About this exercise: Write out the lines below as a numbered list, beginning with the first one and stopping after the line that contains "right ankle: (125, 226, 3)". Leave out the blank lines and the pictures.

Data section:
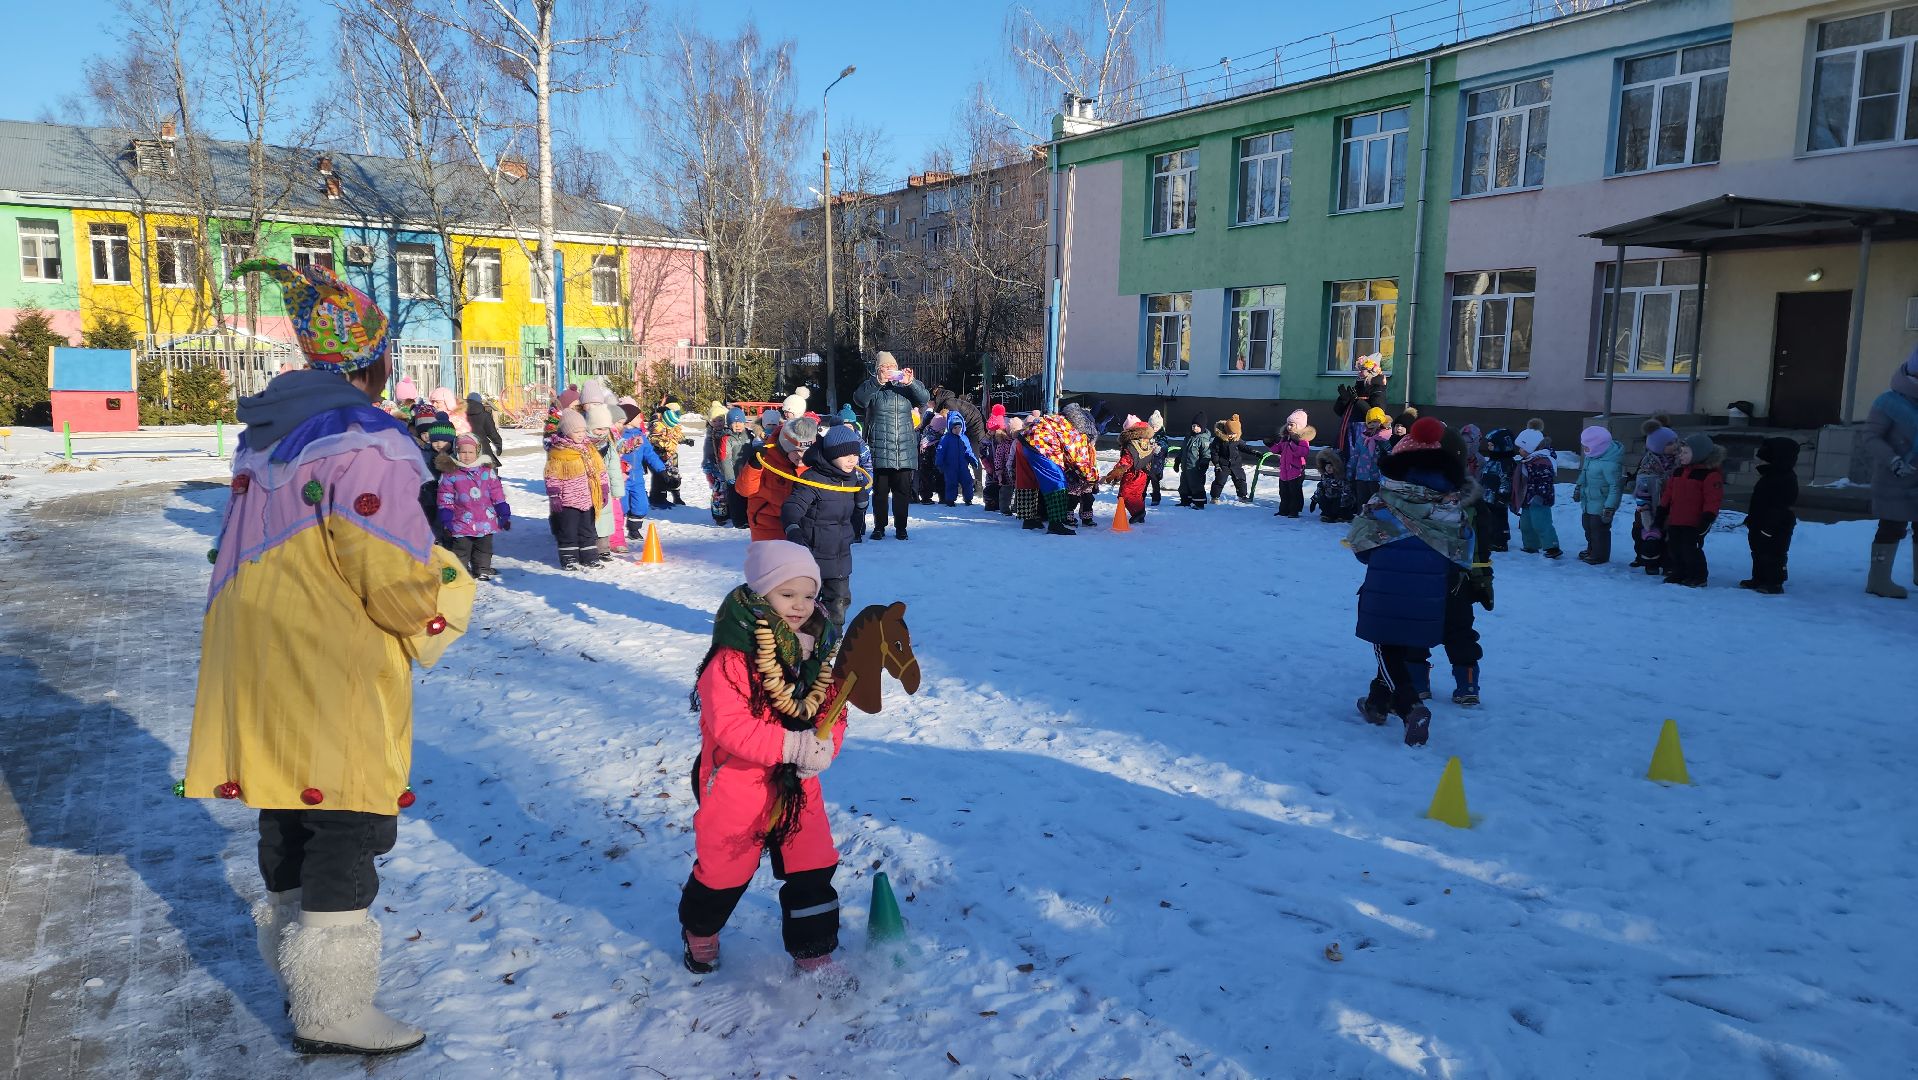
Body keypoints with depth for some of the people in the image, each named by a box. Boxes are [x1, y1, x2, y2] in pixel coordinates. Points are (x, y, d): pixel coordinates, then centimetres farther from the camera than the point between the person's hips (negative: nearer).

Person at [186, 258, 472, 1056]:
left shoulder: (265, 432, 10)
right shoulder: (362, 441, -19)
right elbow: (399, 580, -23)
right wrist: (448, 589, -2)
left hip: (262, 675, 9)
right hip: (337, 686, -9)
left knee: (290, 827, 22)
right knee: (348, 834, 3)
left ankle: (297, 974, 40)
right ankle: (333, 1014, 13)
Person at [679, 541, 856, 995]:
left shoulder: (822, 652, -1)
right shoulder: (732, 658, -21)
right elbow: (728, 726, -27)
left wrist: (823, 747, -19)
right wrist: (792, 745, -32)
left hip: (798, 786, 5)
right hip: (736, 785, -4)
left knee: (813, 869, 7)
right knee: (724, 869, 14)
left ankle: (814, 954, 25)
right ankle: (700, 931, 44)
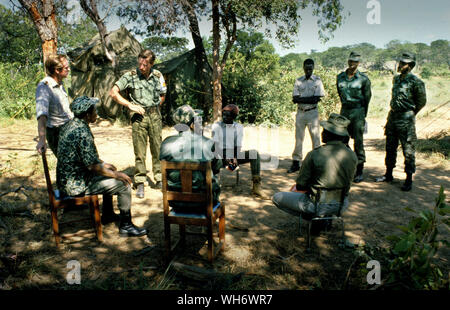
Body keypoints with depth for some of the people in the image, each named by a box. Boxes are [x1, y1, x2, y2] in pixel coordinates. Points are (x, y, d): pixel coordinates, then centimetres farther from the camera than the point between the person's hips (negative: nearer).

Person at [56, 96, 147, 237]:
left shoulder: (70, 125, 6)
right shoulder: (82, 132, -25)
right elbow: (93, 166, -25)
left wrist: (104, 164, 17)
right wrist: (117, 174, -13)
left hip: (67, 178, 10)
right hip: (76, 185, -10)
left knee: (108, 174, 27)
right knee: (124, 184, -9)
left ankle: (108, 215, 36)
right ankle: (125, 226, 3)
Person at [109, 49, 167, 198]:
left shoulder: (158, 76, 7)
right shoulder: (130, 76, -2)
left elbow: (162, 95, 20)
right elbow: (113, 92, -6)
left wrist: (154, 109, 8)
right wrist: (130, 105, -13)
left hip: (155, 115, 3)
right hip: (138, 117, -3)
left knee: (157, 148, 7)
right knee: (139, 151, -2)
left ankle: (159, 179, 19)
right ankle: (140, 184, 7)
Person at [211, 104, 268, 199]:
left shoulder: (239, 127, 10)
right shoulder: (216, 126, 1)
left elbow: (238, 145, 2)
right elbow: (216, 145, -8)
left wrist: (235, 158, -17)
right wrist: (225, 159, -21)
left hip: (234, 156, 3)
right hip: (220, 156, -2)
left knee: (254, 153, -22)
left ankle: (256, 187, -27)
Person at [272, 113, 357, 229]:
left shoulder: (314, 155, -21)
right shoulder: (352, 156, -6)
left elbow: (300, 185, -11)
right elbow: (347, 186, 7)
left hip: (317, 205, -7)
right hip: (340, 204, 7)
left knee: (276, 197, 9)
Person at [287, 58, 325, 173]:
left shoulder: (317, 81, 2)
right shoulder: (298, 81, 9)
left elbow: (317, 99, -10)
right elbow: (295, 99, -1)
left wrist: (301, 99, -10)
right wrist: (309, 99, -12)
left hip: (312, 112, -2)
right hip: (300, 112, 2)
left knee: (315, 138, 0)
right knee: (298, 138, 5)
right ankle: (296, 163, 12)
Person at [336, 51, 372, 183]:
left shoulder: (363, 79, -5)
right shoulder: (340, 77, 7)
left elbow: (367, 97, 2)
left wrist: (363, 114, 6)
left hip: (358, 112, -4)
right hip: (344, 110, 4)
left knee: (358, 142, -3)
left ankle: (359, 172, 6)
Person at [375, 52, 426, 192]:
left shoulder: (415, 81, -11)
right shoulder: (396, 78, 11)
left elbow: (422, 101, -3)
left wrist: (410, 114, 4)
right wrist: (393, 113, 17)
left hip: (406, 119, -7)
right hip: (392, 116, 7)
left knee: (408, 150, -1)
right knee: (390, 147, 14)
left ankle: (409, 180, 9)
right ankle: (388, 175, 26)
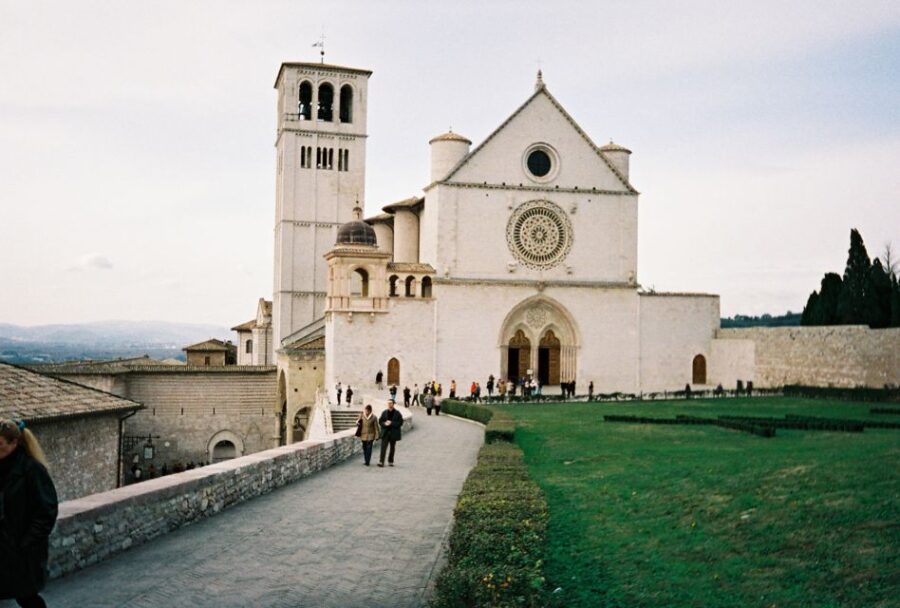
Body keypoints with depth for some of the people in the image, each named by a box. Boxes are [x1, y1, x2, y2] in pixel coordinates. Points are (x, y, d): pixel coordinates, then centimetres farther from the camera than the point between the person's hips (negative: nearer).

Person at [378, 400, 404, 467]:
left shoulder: (397, 413, -2)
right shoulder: (384, 412, 5)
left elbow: (400, 423, -6)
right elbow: (380, 421, 8)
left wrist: (391, 423, -16)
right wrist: (384, 424, -14)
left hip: (393, 433, 0)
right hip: (385, 433, 1)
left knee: (392, 448, 8)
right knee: (383, 447, -8)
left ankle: (390, 461, 19)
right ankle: (381, 462, -11)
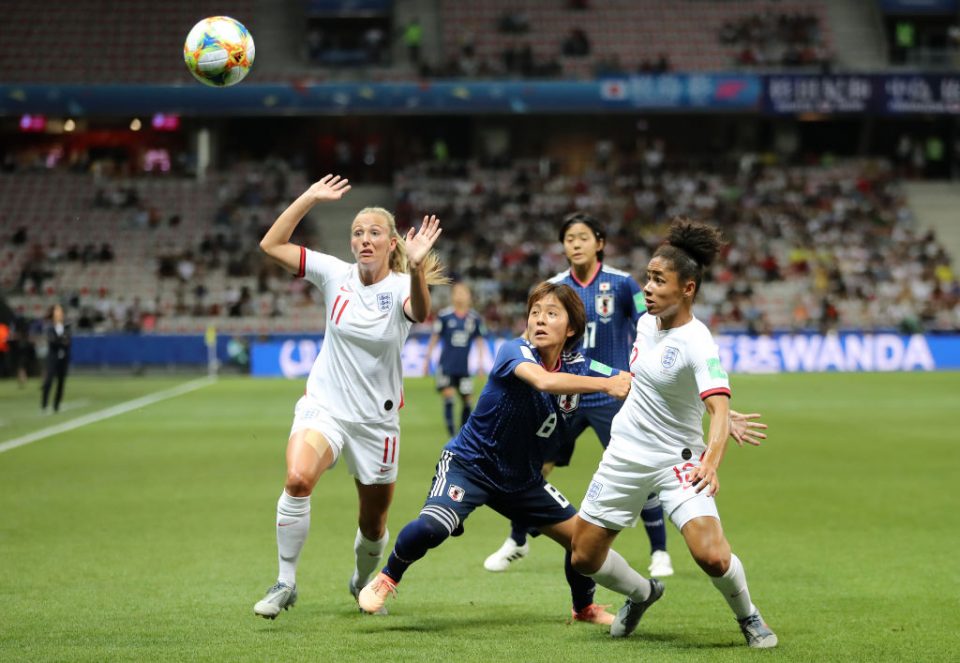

Worked solution:
1. Body keypoints with depth for some of the people in the image, each named by a box. Boxes are [x1, y1, x2, y2] in pixel coordinates. Points are (x, y, d): pixel coordinates, then centimetres farther from the camera than the point between the person's hips (negative: nearer).
2. Person at [186, 258, 472, 1056]:
3. left shoulder: (265, 432, 10)
4. right shoulder: (362, 441, -19)
5. right elbow: (399, 580, -23)
6. right wrist: (448, 589, -2)
7. left hip: (262, 675, 9)
8. right hip: (337, 686, -9)
9. left knee: (290, 827, 22)
10. right knee: (348, 834, 3)
11. left ankle: (297, 974, 40)
12. right ankle: (333, 1014, 13)
13. Person at [679, 541, 856, 995]:
14. left shoulder: (822, 652, -1)
15. right shoulder: (732, 658, -21)
16. right elbow: (728, 726, -27)
17. left wrist: (823, 747, -19)
18. right wrist: (792, 745, -32)
19. left hip: (798, 786, 5)
20. right hip: (736, 785, -4)
21. left knee: (813, 869, 7)
22. right knee: (724, 869, 14)
23. left ankle: (814, 954, 25)
24. right ankle: (700, 931, 44)
25. Body keypoints with depth for some of the people in the image, each named by a box. Boxes are [x1, y1, x2, y2] in pixel coordinates. Points are (x, y, d): pixel coordinates, then centimetres farther from the camera than the point between the person's hips (negative: nearer).
26. Person at [56, 96, 147, 237]:
27. left shoulder: (70, 125, 6)
28. right shoulder: (82, 132, -25)
29. right elbow: (93, 166, -25)
30. left wrist: (104, 164, 17)
31. right wrist: (117, 174, -13)
32. left hip: (67, 178, 10)
33. right hip: (76, 185, -10)
34. left knee: (108, 174, 27)
35. right knee: (124, 184, -9)
36. left ankle: (108, 215, 36)
37. right ankle: (125, 226, 3)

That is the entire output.